Session - "Personal Data and Privacy Protection : the Pedagogics at Issue" Monday, September 24, 2001
Speech by Dr Ewa Kulesza


Activities undertaken by the Inspector General for Personal Data Protection of Poland in order to raise awareness of the law with regard to personal data protection

Educational activity leading by data protection authority is especially significant in the countries where, as in Poland, the idea of data protection has only existed for a short time. One should remember the fact that the Polish Act on the Protection of Personal Data, adopted on 29th September 1997, has only been in force for three and a half years, whereas earlier, in Poland, there were no legal rules providing for citizens' data protection. Even on the contrary, in the communistic system the legal provisions and public authority activity imposed upon citizens the obligation of providing public bodies with any information, regardless of whether those data were adequate to the purpose for which they had been collected, and whether there was a basis of requesting for such data. Filling all forms without questioning the purpose and legal basis of requested data became a habit which also affected relations between citizens and the private sector.

The idea of introducing the data protection regulation in Poland arose at the moment when the new Constitution was created in 1997. Citizens' right to protection of their personal data is guaranteed under article 51 of the Polish Constitution and developed in the Act on the Protection of Personal Data. This right is still not clear for citizens. However an understanding of regulations and a consciousness of vested rights comes together with the experience gained both by the bodies obliged to guarantee the rights and by the citizens themselves. Judicial decisions and literature influences upon this right as well. That is why, so far, and I presume, for a long time to come, there is a need to explain the provisions of the Act on the Protection of Personal Data and the constitutional right to protection of such data.

The entering into force of the Polish Act on the protection of personal data has caused some additional, negative and unexpected effect. Many people recognised that the provisions of the Act, despite the legislator's intentions, prohibit providing any information containing personal data without the data subjects' consent. According to this, referring to the Act, citizens refused to provide information even when the regulations were the basis for the requesting of data. Even public bodies refused to provide information necessary for the conduct of matters by other bodies. In many cases, citizens addressed questions to the Inspector General, whether should they disclose their data to e.g. public bodies or for the purpose of civil contracts and sometimes they refused to enter into a contract until they had received the answer from the Inspector General.

Consequently, immediately after the Act became the law, data protection authority had to initiate an educational activity addressed to both citizens and public institution officials and private sectors. The necessity of become involved in such activity resulted also from many letters, telephone questions and e-mails sent by citizens and public or private organisation, regarding the Act and it's relation to other legal acts.

(Recorded data)
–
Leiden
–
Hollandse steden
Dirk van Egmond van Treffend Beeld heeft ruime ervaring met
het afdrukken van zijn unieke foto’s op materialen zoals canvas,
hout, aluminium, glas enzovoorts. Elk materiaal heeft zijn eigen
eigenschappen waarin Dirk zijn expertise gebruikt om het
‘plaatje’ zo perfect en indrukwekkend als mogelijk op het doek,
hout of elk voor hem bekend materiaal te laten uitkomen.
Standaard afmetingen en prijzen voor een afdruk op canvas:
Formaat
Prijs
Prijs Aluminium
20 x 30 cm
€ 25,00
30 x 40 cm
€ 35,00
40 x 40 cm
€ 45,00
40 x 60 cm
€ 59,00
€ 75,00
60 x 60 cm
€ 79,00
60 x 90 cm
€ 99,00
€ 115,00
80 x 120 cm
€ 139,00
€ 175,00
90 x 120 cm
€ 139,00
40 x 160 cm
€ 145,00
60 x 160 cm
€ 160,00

About this exercise
Write the next part of the speech on personal data protection education in Poland, picking up after its final sentence. The recorded data plays no part in what is asked here.

Expected output
In the initial period of activity, I considered the way to bring information to all these entities interested in questions linked to personal data protection. Should we print coloured leaflets with basic information about the civic right to data protection and insert them in newspapers and magazines which are available in the public offices?. However, the high cost of such action, which would not be a single but repeated and the fact that by the end of the 90's, citizens had become so insensitive to the quantities of coloured advertisements and leaflets put in the newspapers, that they no longer paid any attention to them (very often reading of the newspaper begins from throwing out all of the advertising leaflets unread), led me to resign from this action.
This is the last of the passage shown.